Focus on fitness, not weight, Steven Blair advises
By Chris Chipello
Have the health problems associated with obesity been overblown?
In a word, “Yes,” according to Steven Blair, the pioneering exercise researcher and inaugural winner of the $50,000 Bloomberg Manulife Prize for the Promotion of Active Health.
And all the hype about rising obesity rates has obscured a bigger health problem: “the physical-inactivity epidemic,” the University of South Carolina professor told members of the McGill community at a forum on Jan. 12.

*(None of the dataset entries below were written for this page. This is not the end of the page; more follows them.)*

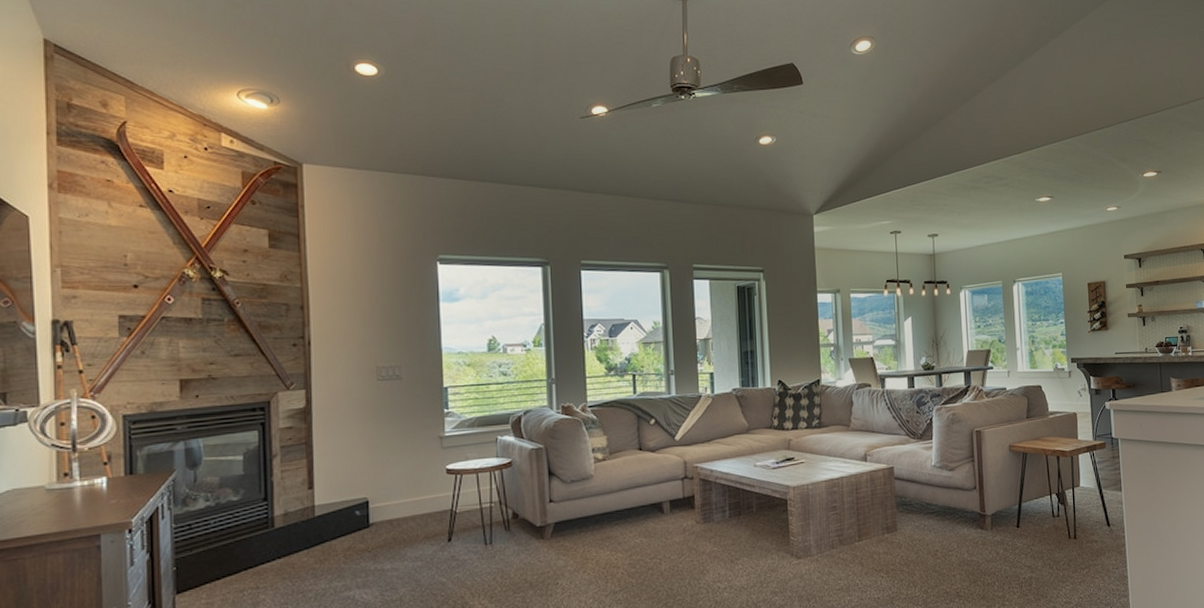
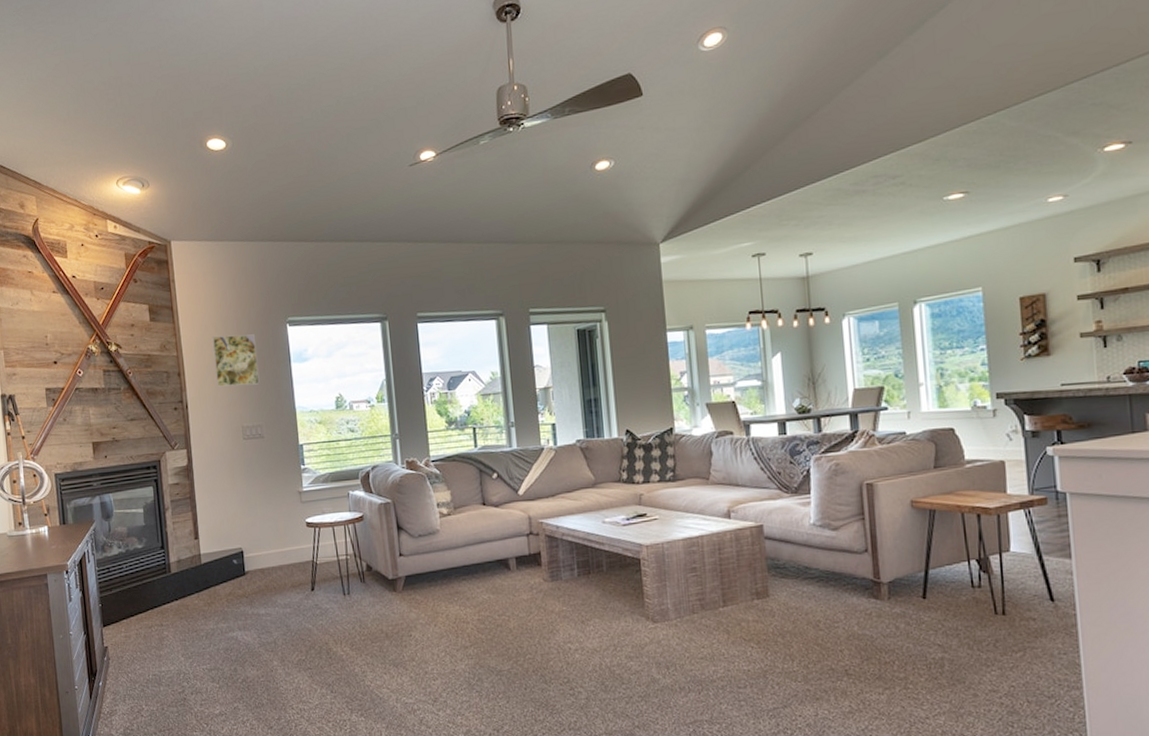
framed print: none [346,268,401,324] -> present [212,334,260,387]

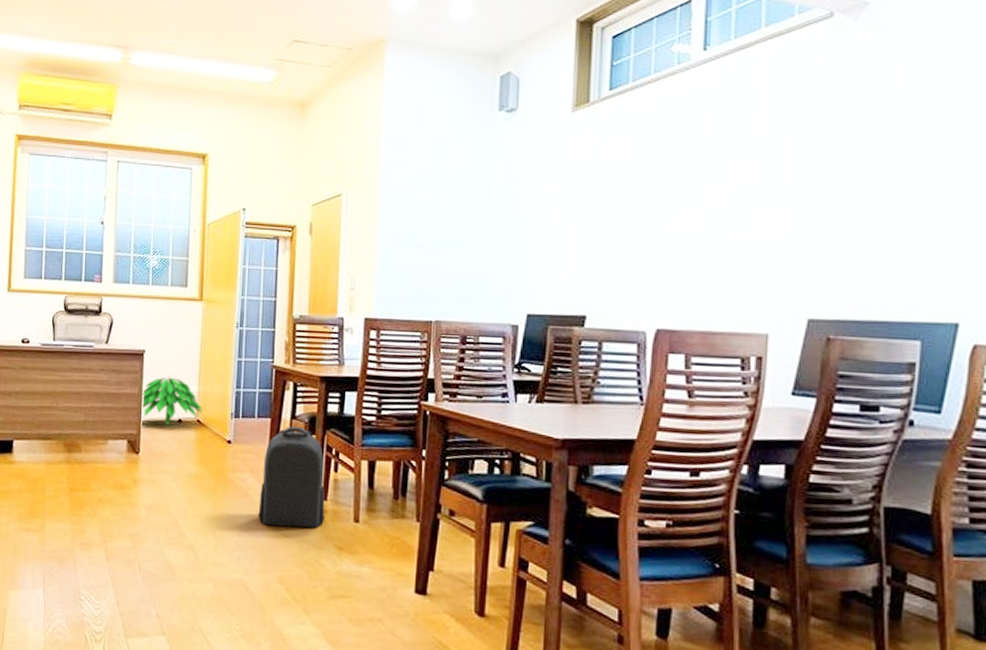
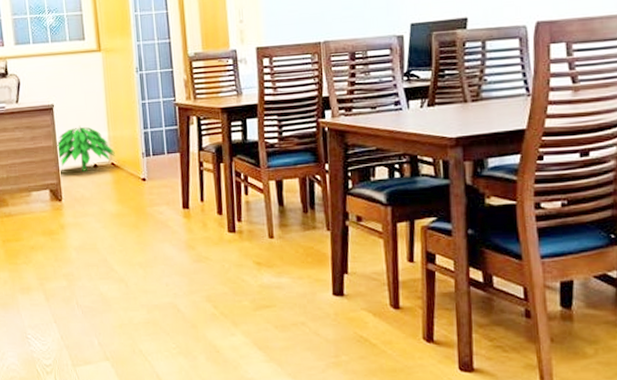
backpack: present [258,426,326,528] -> none [178,157,242,252]

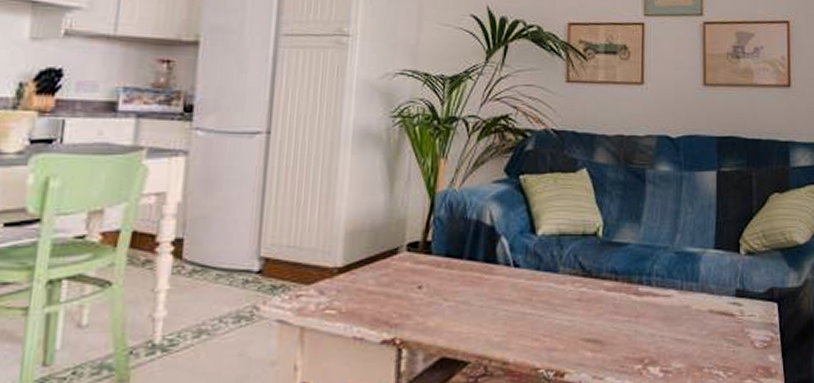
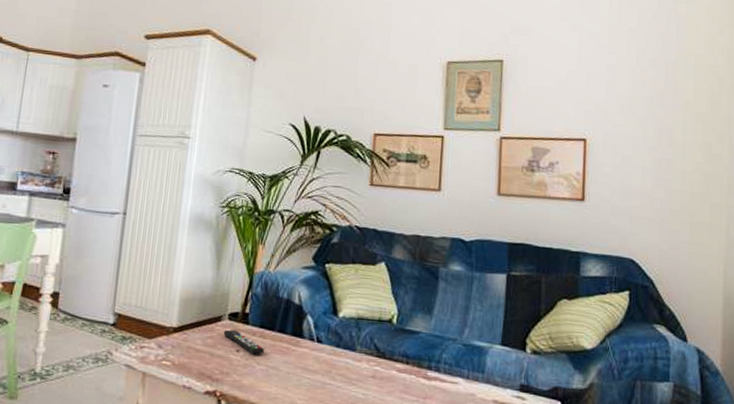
remote control: none [401,263,452,290] -> present [223,329,264,355]

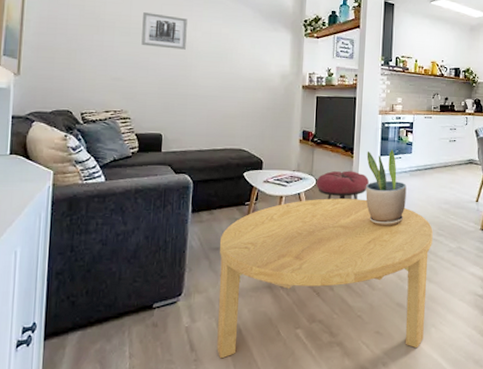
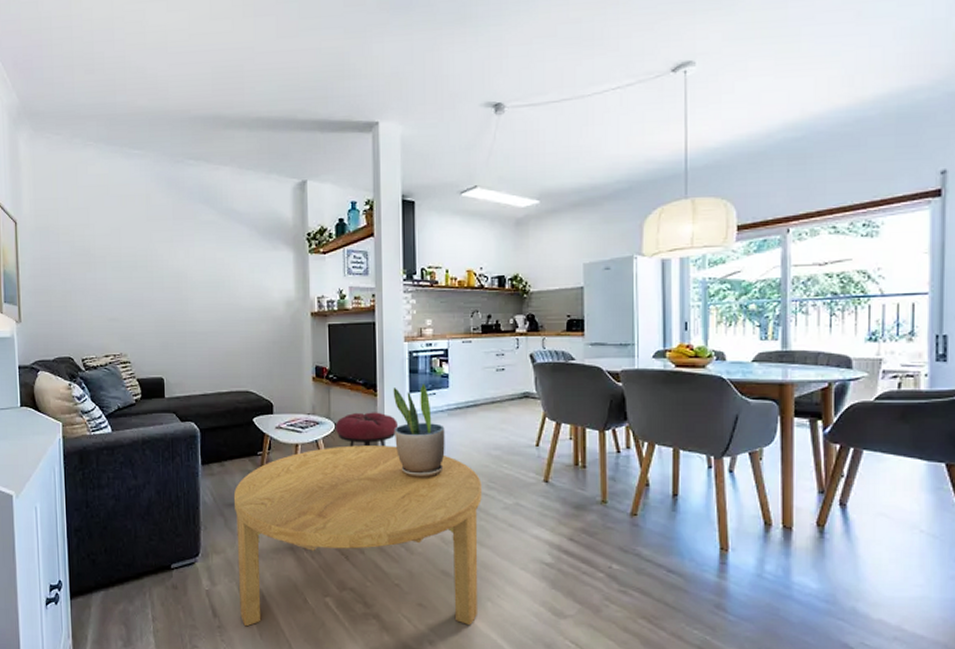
wall art: present [141,12,187,50] -> none [133,242,181,281]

Blair’s message on “fitness and fatness” may have raised eyebrows among the listeners who packed the University Centre ballroom for his presentation, but he has mounds of evidence to back it up. During the course of a prolific research career, much of it at the Cooper Institute in Texas, his landmark studies have demonstrated that even moderate levels of physical activity are more important than body weight in determining longevity. Among his major projects: a 40-year study of more than 80,000 people to examine the importance of cardio-respiratory fitness.
Blair and his research team showed that as little as 30 minutes of physical activity a day (three 10-minute walks, for example) is enough to drive down mortality rates by 50 per cent – a finding that has helped shape current public-health recommendations for physical activity across North America.
“We could not have had a more fitting inaugural Prize winner,” said Dean of Education Hélène Perrault in introducing Blair at the McGill event. The Prize, founded in 2011 by Toronto-based investment manager Lawrence S. Bloomberg and corporate sponsor Manulife Financial, is administered by McGill and awarded to a researcher whose work promises to help improve the health and well-being of North Americans. Blair received the award on Jan. 11 at a ceremony in Toronto’s MaRS Centre.
Informing the public
A main goal of the Bloomberg Manulife Prize is to get important research findings to the public, and the folksy Blair showed why he’s such an effective messenger. Pointing to a bar chart on the overhead screen, he told his McGill audience that “the fat guys who are moderately fit have a death rate about one-half that of the thin guys who are not fit.” The 72-year-old Blair – who often jokes about being on the hefty side himself – paused to chuckle: “I love it.”
While many people contend that an increase in caloric intake is behind the rise in obesity rates, Blair argues the data for that argument are unconvincing. Important changes in methodology in a long-running U.S. national survey of eating habits, for example, need to be taken into account – and often haven’t been, even by serious scientists.
The obesity problem has been hyped “and the science is not very good, because too many (studies) haven’t taken physical activity into account,” he said. What’s more, doctors typically don’t even mention exercise when meeting with patients.
Sedentary lifestyles making us fat
Blair and others on his research team argue that a major cause of obesity is the shift toward more sedentary jobs, and away from physical work such as farming, mining and manufacturing labour.
Not that obesity isn’t a health problem, he stresses. But “we need a new strategy for dealing with obesity; what we’ve been doing isn’t working.”
“We need a broad-based program” that deals with the “physical-inactivity epidemic” as well.
Blair’s advice: “Let’s stop talking about weight and obesity. Let’s focus on healthful eating. I’m not a dietician, but I know enough: Eat your fruit and vegetables – grandma taught me that – and focus on whole grain, rather than highly processed grain.” Don’t eat too much fat, especially trans fat, and consume alcohol in moderation.
And, of course, get in 30 minutes of exercise a day, five days a week, for the 150 minutes a week now recommended by the U.S., Canada and the World Health Organization. “Just 30 minutes a day, five days a week, can save your life, (and) certainly make a big difference for your health,” he says – whether you’re thin or fat.